Interestingly, an elegant inducible genetic system to eliminate in mice the p16INK4a-positive, senescent cells demonstrated that such elimination of senescent cells delayed aged-related disorders80,136. Thus, therapeutic elimination of senescent cells could be a good approach to delay and/or to treat age-related diseases, including the pro-tumorigenic effects of senescent cells.

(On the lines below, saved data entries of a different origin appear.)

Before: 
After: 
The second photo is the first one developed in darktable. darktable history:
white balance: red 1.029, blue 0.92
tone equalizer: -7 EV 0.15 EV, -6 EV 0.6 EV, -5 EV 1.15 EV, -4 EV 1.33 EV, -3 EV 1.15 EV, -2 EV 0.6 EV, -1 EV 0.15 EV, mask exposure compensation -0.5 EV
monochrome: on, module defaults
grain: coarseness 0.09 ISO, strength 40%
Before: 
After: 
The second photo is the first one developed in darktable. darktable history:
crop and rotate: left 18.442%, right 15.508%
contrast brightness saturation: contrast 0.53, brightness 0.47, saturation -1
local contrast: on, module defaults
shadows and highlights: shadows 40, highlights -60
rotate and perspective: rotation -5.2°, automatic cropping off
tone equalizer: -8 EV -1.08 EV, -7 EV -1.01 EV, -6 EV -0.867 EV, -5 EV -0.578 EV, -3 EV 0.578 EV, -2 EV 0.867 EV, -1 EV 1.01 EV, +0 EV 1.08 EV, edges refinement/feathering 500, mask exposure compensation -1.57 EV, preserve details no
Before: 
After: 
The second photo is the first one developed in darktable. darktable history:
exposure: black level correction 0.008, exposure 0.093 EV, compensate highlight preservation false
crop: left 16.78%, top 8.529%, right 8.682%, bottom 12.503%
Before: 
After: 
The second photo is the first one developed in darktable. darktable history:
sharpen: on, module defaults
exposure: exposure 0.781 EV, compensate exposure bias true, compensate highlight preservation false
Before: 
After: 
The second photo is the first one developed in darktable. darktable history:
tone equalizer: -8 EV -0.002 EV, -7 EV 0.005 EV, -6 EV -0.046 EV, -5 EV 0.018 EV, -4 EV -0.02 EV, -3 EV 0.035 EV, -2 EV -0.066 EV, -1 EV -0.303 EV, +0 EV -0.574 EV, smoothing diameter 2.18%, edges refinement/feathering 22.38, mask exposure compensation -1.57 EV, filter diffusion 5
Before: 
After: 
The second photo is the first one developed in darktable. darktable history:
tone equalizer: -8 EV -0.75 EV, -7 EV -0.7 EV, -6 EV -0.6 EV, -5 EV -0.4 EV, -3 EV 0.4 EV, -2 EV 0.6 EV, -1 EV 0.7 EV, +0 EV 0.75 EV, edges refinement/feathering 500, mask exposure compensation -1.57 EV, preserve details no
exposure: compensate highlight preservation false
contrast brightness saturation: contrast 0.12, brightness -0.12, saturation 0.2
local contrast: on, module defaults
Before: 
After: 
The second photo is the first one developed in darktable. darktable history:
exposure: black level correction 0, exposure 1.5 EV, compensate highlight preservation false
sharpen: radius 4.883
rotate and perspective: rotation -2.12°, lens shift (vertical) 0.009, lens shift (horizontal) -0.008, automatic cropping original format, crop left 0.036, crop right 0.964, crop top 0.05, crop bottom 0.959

Another therapeutic strategy that has been considered is to promote homogeneous senescence within the tumour. A brief exposure to Palbociclib via lysosomal trapping selectively inhibits CDK4/6, resulting in stable cell-cycle arrest and long-term senescence137. Moreover, based on CRISPR-mediated genetic and chemical screens, it was proposed that suppressing the SWI/SNF component SMARCB1 induces senescence in melanoma by strongly activating the MAP kinase pathway138. However, inducing homogenous senescence could be challenging, and senescent cells could rewire the tumour microenvironment in ways that would promote tumour relapse, potentially making this strategy more harmful than helpful in some cases. Furthermore, a small fraction of senescent cells could escape from their dormant state by senescence-associated stemness, and hence promote tumour growth potential30. Therefore, pharmacological strategies aimed to eliminate senescent cells before a fraction of them implement features of senescence-associated stemness and re-enter cell cycle would certainly avoid tumour relapse.

Concluding remarks

Tumour relapse is a complex and poorly defined phenomenon that limits our ability to completely cure cancer. Several studies have highlighted the presence of slow-cycling or slow-proliferating cancer cells and senescent cancer cell populations in tumours, neither of which are targeted by common cancer treatments, such as chemo and radiotherapy. These persistent cancer cell population is residual and undetectable and might be the cells at the origin of tumour relapse after several months or even years and once the treatment is stopped. Likewise, TIS could also induce dormancy through the appearance of senescent cells. Quiescent cells are supposed to contribute to tumour relapse by re-entering the cell cycle most likely due to appropriate fine-tuned microenvironment, while senescent cells may reinforce tumour regrowth though SASP and immune system modulation. The crosstalk between slow-cycling and senescent cells is not excluded and SASP secretion could fuel the proliferation of slow-cycling cells. SASP could also induce stemness of surrounding cells arguing to the pro- and anti-tumorigenic roles of senescent cells. However, much remains to be learned about the exact role of dormant cells in tumour recurrence. To this end, there is a clear need for new biomarkers and genetically engineered mouse models that can be used to label, track and monitor dormant cells after chemo- or radiotherapy to clarify their roles and functions during tumour relapse. This in turn may facilitate the design of new drugs targeting dormant cells and guide the development of new therapies to prevent the potentially fatal recurrence of tumours in cancer survivors.